Given data
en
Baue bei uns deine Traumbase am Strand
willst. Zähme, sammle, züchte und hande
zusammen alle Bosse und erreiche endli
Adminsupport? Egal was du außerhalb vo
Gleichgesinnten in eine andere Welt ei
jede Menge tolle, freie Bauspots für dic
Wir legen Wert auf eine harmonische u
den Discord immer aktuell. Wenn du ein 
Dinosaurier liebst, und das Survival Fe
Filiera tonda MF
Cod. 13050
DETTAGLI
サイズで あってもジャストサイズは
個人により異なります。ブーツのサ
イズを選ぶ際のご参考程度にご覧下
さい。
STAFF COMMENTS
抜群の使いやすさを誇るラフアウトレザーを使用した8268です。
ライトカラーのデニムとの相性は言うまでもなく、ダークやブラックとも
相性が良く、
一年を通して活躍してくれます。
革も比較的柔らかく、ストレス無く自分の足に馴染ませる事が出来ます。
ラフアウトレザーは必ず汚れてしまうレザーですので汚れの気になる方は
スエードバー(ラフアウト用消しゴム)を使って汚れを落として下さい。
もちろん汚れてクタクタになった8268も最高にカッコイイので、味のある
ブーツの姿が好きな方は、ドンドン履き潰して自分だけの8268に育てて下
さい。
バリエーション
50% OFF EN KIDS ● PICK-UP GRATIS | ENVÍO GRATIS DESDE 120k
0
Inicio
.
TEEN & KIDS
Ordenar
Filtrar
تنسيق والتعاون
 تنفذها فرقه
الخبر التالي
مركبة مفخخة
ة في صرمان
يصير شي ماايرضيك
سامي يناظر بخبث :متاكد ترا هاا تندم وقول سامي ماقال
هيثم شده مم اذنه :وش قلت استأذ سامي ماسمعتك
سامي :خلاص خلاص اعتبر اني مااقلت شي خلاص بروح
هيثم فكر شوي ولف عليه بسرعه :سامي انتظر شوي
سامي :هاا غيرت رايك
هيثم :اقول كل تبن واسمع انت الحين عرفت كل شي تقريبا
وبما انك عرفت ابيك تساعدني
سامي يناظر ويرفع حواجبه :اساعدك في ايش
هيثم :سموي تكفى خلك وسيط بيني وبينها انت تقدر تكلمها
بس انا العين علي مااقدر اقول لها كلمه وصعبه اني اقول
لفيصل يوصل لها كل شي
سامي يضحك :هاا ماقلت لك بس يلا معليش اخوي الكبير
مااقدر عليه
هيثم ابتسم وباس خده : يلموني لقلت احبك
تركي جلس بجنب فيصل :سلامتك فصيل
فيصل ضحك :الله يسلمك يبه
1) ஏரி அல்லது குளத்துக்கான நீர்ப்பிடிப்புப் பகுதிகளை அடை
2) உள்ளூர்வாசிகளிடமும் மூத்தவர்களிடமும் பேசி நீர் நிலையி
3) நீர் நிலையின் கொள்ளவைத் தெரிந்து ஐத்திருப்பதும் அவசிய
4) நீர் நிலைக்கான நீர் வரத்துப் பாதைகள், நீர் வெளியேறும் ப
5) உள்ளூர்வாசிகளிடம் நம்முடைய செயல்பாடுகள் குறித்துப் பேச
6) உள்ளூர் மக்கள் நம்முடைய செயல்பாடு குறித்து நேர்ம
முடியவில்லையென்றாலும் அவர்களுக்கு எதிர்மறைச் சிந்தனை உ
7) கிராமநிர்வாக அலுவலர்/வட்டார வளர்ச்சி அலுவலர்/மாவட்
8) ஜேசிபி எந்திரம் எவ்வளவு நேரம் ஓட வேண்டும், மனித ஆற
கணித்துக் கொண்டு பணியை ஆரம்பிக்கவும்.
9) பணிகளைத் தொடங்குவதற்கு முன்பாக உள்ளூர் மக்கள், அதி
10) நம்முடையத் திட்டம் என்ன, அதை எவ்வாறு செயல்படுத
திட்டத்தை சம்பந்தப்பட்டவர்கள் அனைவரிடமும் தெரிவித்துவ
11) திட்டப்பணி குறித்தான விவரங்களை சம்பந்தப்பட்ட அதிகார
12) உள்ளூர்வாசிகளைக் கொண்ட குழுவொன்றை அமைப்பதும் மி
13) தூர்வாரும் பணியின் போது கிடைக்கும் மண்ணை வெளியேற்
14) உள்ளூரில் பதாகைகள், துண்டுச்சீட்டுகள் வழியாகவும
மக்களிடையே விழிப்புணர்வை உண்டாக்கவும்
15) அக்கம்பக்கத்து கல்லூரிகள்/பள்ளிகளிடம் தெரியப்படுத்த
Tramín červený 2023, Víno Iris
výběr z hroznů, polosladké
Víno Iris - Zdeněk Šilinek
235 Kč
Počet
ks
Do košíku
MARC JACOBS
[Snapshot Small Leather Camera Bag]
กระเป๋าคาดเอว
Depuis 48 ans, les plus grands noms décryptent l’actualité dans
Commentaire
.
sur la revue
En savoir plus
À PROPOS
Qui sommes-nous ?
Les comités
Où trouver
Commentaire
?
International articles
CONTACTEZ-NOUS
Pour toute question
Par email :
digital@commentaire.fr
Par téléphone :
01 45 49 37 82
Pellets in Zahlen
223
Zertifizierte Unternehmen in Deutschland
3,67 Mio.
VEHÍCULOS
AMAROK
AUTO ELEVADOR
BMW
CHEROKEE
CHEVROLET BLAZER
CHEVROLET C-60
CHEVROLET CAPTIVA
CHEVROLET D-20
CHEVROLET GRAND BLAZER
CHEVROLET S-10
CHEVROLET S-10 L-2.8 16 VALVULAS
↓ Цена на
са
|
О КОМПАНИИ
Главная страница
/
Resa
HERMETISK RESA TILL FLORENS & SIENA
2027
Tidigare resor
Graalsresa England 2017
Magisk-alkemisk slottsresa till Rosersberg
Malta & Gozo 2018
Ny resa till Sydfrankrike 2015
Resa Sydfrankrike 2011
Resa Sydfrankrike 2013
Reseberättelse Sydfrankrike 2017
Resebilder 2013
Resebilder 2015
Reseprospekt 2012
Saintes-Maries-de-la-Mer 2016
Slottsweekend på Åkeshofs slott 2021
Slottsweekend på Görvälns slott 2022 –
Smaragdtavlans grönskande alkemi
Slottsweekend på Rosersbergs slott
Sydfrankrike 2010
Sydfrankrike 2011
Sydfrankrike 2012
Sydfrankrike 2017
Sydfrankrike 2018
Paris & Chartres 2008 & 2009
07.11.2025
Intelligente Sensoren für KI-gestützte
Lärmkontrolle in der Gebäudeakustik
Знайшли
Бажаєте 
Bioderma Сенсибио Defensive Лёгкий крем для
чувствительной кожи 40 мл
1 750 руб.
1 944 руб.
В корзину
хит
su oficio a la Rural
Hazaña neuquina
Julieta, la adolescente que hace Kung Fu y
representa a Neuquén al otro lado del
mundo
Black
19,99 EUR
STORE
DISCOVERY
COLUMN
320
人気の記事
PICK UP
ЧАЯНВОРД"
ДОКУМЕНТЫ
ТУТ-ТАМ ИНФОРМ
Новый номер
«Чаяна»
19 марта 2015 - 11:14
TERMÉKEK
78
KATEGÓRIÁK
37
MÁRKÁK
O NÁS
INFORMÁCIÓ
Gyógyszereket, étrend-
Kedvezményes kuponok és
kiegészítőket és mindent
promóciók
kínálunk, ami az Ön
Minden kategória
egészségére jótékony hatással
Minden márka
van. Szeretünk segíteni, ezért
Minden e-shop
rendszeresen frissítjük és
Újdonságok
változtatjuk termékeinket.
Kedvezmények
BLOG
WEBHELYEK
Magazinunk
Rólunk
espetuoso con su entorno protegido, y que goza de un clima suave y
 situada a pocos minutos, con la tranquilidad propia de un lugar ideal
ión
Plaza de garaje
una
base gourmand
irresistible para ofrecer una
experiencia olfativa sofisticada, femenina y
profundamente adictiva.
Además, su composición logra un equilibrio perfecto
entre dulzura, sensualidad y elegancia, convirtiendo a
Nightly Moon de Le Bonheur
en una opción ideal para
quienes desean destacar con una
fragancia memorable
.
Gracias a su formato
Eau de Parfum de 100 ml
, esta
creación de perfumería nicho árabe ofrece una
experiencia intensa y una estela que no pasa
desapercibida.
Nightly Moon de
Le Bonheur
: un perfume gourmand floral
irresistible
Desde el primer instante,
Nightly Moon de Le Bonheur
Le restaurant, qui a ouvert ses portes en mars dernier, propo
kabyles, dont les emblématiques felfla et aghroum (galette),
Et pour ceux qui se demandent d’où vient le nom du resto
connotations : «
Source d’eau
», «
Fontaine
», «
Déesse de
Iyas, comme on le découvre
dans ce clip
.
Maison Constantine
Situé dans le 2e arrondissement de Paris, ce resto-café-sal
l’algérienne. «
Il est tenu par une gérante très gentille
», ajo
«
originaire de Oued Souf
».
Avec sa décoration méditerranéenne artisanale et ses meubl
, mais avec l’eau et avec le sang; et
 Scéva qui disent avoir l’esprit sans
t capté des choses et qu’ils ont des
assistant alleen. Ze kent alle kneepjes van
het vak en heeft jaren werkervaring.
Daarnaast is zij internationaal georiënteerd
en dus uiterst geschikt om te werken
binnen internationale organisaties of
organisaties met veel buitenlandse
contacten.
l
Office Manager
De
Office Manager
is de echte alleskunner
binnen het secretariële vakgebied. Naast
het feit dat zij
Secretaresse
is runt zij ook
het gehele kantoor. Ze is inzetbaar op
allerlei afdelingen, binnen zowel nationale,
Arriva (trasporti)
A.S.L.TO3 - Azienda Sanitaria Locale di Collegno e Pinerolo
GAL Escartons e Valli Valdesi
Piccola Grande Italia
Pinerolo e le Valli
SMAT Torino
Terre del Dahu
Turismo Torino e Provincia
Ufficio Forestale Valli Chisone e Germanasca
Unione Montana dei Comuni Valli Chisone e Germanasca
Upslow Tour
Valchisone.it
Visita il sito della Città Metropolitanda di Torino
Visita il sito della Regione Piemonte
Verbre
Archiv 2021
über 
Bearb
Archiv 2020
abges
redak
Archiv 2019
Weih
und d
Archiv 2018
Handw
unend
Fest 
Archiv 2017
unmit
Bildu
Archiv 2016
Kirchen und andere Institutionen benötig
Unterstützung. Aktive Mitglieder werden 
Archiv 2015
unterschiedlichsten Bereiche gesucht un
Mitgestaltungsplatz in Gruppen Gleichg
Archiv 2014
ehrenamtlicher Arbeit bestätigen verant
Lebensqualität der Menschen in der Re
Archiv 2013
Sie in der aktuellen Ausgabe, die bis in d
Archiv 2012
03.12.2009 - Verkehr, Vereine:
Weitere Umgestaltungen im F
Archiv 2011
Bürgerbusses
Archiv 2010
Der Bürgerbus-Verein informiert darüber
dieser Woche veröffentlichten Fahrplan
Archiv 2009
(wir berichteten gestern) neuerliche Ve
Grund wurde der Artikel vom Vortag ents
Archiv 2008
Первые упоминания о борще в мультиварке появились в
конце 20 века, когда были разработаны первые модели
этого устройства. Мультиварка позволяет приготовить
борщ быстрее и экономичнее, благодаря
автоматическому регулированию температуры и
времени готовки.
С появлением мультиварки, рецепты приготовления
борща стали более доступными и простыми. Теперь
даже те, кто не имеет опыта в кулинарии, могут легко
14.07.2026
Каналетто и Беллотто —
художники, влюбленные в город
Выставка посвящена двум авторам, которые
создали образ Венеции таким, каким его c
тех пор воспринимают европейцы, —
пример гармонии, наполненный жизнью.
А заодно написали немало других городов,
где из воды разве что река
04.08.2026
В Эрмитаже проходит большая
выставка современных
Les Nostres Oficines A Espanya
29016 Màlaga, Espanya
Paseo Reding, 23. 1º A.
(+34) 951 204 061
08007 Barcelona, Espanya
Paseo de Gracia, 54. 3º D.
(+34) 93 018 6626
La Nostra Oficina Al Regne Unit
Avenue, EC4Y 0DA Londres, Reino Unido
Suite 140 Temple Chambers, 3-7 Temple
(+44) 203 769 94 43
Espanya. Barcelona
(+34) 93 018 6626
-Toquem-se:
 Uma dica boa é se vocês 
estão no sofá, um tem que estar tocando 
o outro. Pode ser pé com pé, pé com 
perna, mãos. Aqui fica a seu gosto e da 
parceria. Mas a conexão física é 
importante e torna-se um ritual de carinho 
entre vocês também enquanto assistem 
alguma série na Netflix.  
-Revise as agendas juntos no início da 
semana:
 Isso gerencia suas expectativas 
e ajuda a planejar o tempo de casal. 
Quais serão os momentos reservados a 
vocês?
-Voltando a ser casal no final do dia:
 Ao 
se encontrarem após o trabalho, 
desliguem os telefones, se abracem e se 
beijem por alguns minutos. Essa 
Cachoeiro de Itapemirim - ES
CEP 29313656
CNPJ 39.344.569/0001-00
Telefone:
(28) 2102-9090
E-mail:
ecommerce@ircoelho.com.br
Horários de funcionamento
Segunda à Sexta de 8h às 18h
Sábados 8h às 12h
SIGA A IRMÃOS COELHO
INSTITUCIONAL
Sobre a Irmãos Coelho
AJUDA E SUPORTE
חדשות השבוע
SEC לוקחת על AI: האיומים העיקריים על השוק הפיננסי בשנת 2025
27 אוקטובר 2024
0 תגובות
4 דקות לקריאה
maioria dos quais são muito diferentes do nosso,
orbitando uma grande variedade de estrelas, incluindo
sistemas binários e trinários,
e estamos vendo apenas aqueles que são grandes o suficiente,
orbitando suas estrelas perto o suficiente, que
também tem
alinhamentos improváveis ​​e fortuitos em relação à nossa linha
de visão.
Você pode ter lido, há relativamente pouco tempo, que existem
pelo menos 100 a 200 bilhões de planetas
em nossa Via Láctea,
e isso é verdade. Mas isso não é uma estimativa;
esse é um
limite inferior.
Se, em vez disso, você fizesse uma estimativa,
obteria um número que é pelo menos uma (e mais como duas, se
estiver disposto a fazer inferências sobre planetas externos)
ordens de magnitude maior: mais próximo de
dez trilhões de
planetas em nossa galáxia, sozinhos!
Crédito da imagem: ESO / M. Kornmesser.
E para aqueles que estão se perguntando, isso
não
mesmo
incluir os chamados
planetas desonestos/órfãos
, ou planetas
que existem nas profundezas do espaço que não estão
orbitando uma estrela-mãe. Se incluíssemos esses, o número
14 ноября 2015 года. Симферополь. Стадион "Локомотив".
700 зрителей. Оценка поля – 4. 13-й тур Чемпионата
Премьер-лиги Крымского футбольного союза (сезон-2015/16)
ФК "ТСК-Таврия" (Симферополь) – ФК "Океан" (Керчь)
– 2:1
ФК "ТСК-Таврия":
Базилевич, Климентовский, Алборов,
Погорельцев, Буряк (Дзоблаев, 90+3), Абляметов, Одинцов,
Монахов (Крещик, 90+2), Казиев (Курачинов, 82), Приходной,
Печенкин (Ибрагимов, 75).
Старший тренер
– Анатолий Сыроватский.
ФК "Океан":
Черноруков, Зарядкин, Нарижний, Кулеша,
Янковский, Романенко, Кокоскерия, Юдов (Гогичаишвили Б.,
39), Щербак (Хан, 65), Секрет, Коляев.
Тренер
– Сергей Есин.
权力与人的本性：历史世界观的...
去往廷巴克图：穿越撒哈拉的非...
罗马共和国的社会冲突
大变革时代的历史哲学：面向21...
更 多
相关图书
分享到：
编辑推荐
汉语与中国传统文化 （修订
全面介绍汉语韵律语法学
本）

Task prompt
Out of the entries, pull every line that mentions "existem".

Answer box
Você pode ter lido, há relativamente pouco tempo, que existem
que existem nas profundezas do espaço que não estão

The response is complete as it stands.